Purpose: To evaluate the efficiency of standard image-guided radiation therapy (IGRT) to account for lumpectomy cavity (LC) variation during whole-breast irradiation (WBI) and propose an adaptive strategy to improve dosimetry if IGRT fails to address the interfraction LC variations.
Methods And Materials: Daily diagnostic-quality CT data acquired during IGRT in the boost stage using an in-room CT for 19 breast cancer patients treated with sequential boost after WBI in the prone position were retrospectively analyzed. Contours of the LC, treated breast, ipsilateral lung, and heart were generated by populating contours from planning CTs to boost fraction CTs using an auto-segmentation tool with manual editing. Three plans were generated on each fraction CT: (1) a repositioning plan by applying the original boost plan with the shift determined by IGRT; (2) an adaptive plan by modifying the original plan according to a fraction CT; and (3) a reoptimization plan by a full-scale optimization.

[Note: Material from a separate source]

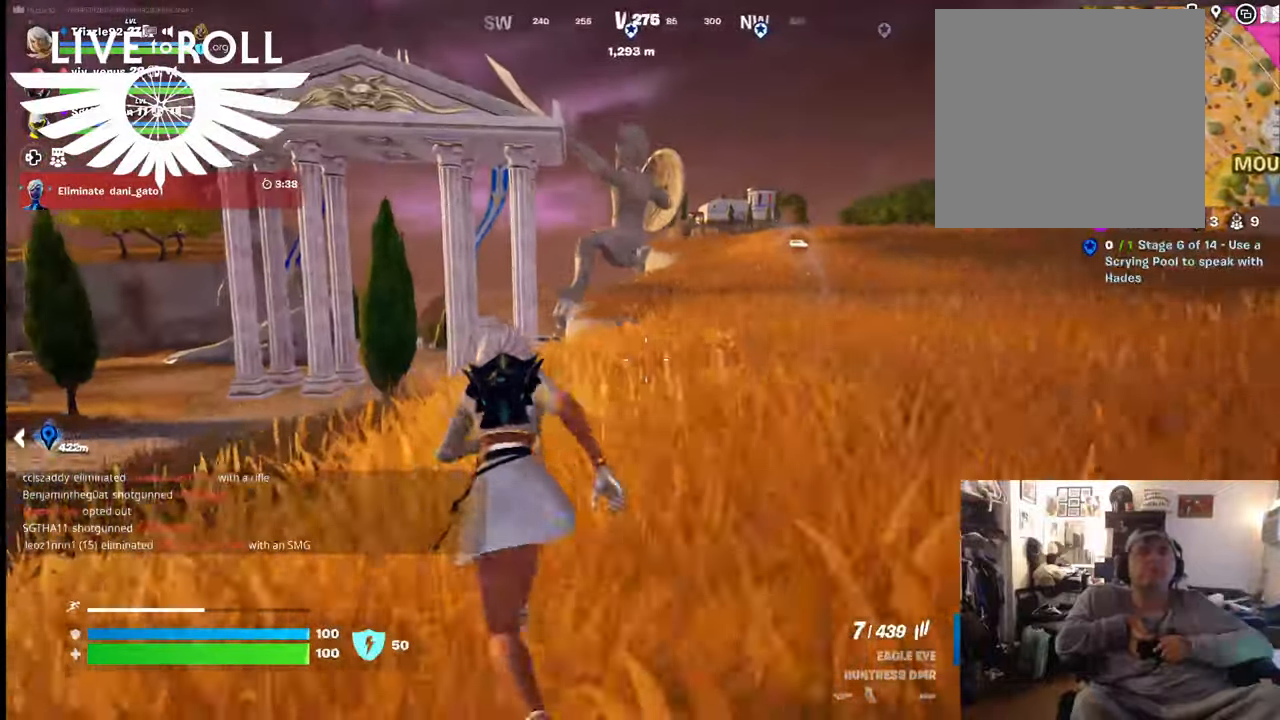
{"buttons": [], "left_stick": "up", "right_stick": "up-right", "events": []}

Results: Significant variations were observed in LC. The change in LC volume at the first boost fraction ranged from a 70% decrease to a 50% increase of that on the planning CT. The adaptive and reoptimization plans were comparable. Compared with the repositioning plans, the adaptive plans led to an improvement in target coverage for an increased LC case (1 of 19, 7.5% increase in planning target volume evaluation volume V95%), and breast tissue sparing for an LC decrease larger than 35% (3 of 19, 7.5% decrease in breast evaluation volume V50%; P=.008).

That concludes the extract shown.